___ Text

Es gibt keine Verbindlichkeit, weder für uns noch für die Stadt Wien. Die Selbstverantwortung des Kernteams sichert aber, dass wir nicht nur lustig herumtun und fünf Jahre verstreichen lassen, ohne am Ende mit Ergebnissen dazustehen. Das wäre fatal für eine subventionierte Institution.
Das heißt: Die Stadt Wien müsste zum Beispiel keine Awareness-Teams fördern, selbst wenn das Ergebnis der Studie befände, dass das der Clubkultur förderlich wäre.
Jein! Es gibt Meilensteine, die wir im Konzept definiert haben – sechs Workshops und vier Podiumsdiskussionen zum Beispiel, die Neukonzeptionierung der Homepage oder das Aussenden eines monatlichen Newsletters. Außerdem legen wir die Themen der Fokusgruppen fest. Was dabei rauskommt, hat aber keine direkte Bindung.
Man tut nicht einfach herum, hat aber keine konkrete Verbindlichkeit.
Strategische Flexibilität fasst es gut zusammen.
Das klingt sehr wirtschaftlich.
Gar nicht! Man braucht eine Strategie, die man verfolgt – darüber steht der Anspruch, die Situation für alle Clubs und Veranstaltungsakteur:innen besser zu gestalten. Was dafür passieren muss, passiert im Alltag, den man nur begrenzt planen kann. Als Beispiel: Wir kommen aus der Pandemie, keiner kann mehr zwischenmenschlich und mit respektvollem Umgang feiern gehen. Wir als VCC rücken daraufhin das Thema Awareness in den Fokus. So reagieren wir auf das, was passiert.
Lutz Leichsenring, Sprecher der Berliner Clubcommission, ist Teil der neuen VCC – als „Organisationsentwicklungsberater”. Was bedeutet das?

______
___ Gezeigte Einträge

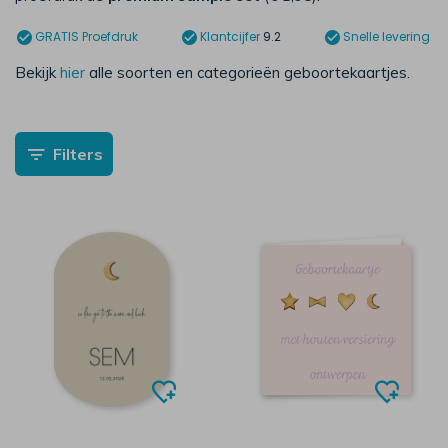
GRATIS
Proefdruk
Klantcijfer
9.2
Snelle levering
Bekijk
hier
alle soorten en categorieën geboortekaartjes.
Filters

______

__Aufgaben__.
(1) Beantworte die folgenden Fragen zum Interview zur Wiener Clubkultur.
(a) Wie viele Workshops und wie viele Podiumsdiskussionen sind im Konzept als Meilensteine festgelegt?
(b) Welches Thema rückt die VCC nach der Pandemie in den Fokus?
(c) Als was ist Lutz Leichsenring Teil der neuen VCC?
(2) Warum ist laut dem Interview zur Wiener Clubkultur die Selbstverantwortung des Kernteams wichtig?
(3) Führe das Interview zur Wiener Clubkultur nach seinem letzten Satz weiter.
Die Einträge haben mit dem Interview zur Wiener Clubkultur nichts zu tun.

__Geordnete Ergebnisse__.
(1)
(a) Sechs Workshops und vier Podiumsdiskussionen.
(b) Das Thema Awareness.
(c) Als „Organisationsentwicklungsberater”.

(2) Sie sorgt dafür, dass das Team nicht nur herumtut und fünf Jahre vergehen lässt, ohne am Ende Ergebnisse vorweisen zu können. Das wäre für eine subventionierte Institution fatal.

(3)
Lutz bringt ein großes internationales Netzwerk im clubkulturellen Kontext mit. Nicht nur durch die Berliner Commission, sondern auch in seiner Arbeit bei Vibelab, so etwas wie der Dachorganisation von Nachtbürgermeister:innen und Club Commissions auf der ganzen Welt. Als VCC tauschen wir uns wöchentlich mit Lutz aus, bekommen über ihn aber auch Zugang zu Informationen, zum Beispiel zum Thema Safer Nightlife. Damit integrieren wir bestehendes Wissen, das wir in Wien anwenden können, um unsere Clubkultur weiterzuentwickeln.
Wohin soll sie sich entwickeln?
Das lege ich nicht fest. Ich trage nur zusammen, was ich aus der Szene mitbekomme. Darauf reagiere ich, um das Angebot entsprechend zu schärfen.
Du bist auch Teil der Szene. Mit welcher Entwicklung wärst du zufrieden?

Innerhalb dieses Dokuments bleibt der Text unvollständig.